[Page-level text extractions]
'''

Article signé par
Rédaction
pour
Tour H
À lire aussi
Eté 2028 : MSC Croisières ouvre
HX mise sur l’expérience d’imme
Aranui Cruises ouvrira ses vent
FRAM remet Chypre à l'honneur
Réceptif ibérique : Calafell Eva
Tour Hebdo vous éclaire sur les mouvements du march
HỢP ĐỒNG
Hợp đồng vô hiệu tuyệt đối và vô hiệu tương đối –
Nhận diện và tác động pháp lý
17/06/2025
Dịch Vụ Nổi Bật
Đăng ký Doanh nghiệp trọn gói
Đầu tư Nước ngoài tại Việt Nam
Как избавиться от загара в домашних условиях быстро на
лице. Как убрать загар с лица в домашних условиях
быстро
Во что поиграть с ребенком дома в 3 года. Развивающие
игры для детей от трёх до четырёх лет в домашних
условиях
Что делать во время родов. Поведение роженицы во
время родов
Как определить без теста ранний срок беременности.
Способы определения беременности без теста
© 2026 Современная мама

'''
'''

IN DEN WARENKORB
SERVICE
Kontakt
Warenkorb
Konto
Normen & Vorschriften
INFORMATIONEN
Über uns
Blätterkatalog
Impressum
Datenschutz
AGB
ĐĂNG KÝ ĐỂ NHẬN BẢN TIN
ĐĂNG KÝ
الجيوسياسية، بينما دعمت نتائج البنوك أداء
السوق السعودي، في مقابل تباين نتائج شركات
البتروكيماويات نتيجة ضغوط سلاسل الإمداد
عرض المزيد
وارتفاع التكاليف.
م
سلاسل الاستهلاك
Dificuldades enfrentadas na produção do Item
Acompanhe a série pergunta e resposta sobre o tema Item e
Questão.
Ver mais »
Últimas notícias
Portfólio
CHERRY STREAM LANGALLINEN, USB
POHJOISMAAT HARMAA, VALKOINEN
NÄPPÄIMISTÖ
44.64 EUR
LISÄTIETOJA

'''
'''

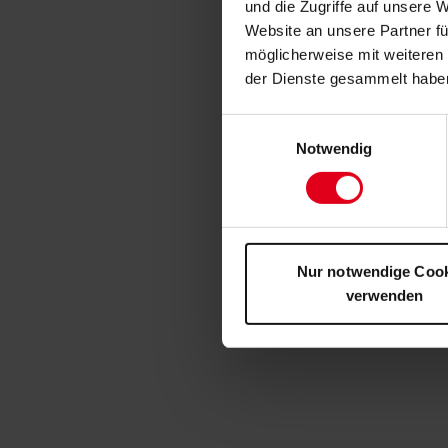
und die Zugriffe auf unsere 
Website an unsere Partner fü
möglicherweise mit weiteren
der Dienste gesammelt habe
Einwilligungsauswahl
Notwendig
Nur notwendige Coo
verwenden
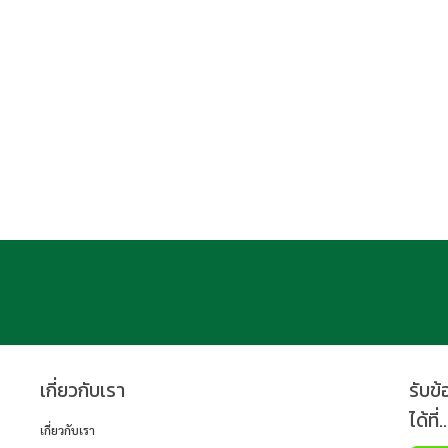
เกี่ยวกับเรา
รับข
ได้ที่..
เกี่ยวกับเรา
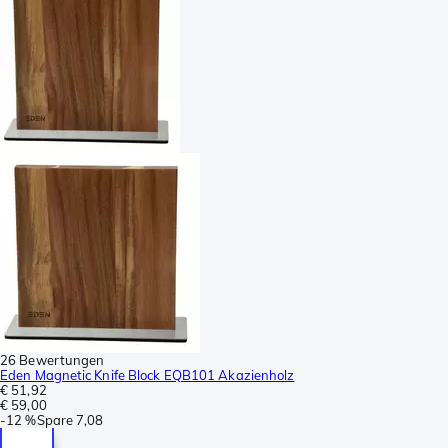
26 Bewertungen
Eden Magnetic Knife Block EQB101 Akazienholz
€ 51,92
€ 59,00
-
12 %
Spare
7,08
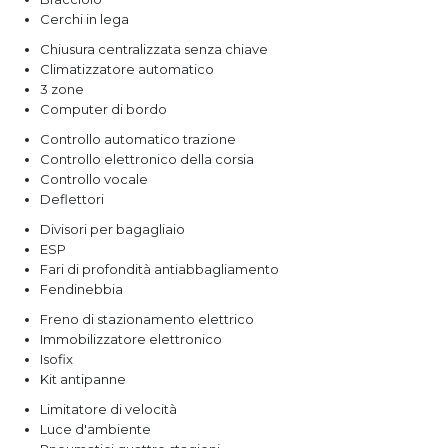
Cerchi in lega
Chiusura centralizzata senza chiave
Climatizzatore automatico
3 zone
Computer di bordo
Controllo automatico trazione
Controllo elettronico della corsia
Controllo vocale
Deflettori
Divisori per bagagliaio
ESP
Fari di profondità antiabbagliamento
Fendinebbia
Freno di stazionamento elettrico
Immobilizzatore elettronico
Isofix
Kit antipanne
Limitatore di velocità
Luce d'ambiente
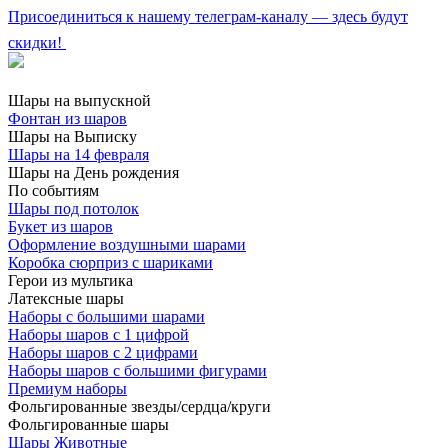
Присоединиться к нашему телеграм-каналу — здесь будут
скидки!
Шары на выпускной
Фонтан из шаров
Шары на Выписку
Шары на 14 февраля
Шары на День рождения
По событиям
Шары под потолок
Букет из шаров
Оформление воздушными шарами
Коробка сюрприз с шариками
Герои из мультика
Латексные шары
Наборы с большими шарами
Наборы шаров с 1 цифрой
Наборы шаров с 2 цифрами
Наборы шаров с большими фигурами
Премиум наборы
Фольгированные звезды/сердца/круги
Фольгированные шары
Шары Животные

'''

Show all lines from the records above where the word "беременности" occurs.

Как определить без теста ранний срок беременности.
Способы определения беременности без теста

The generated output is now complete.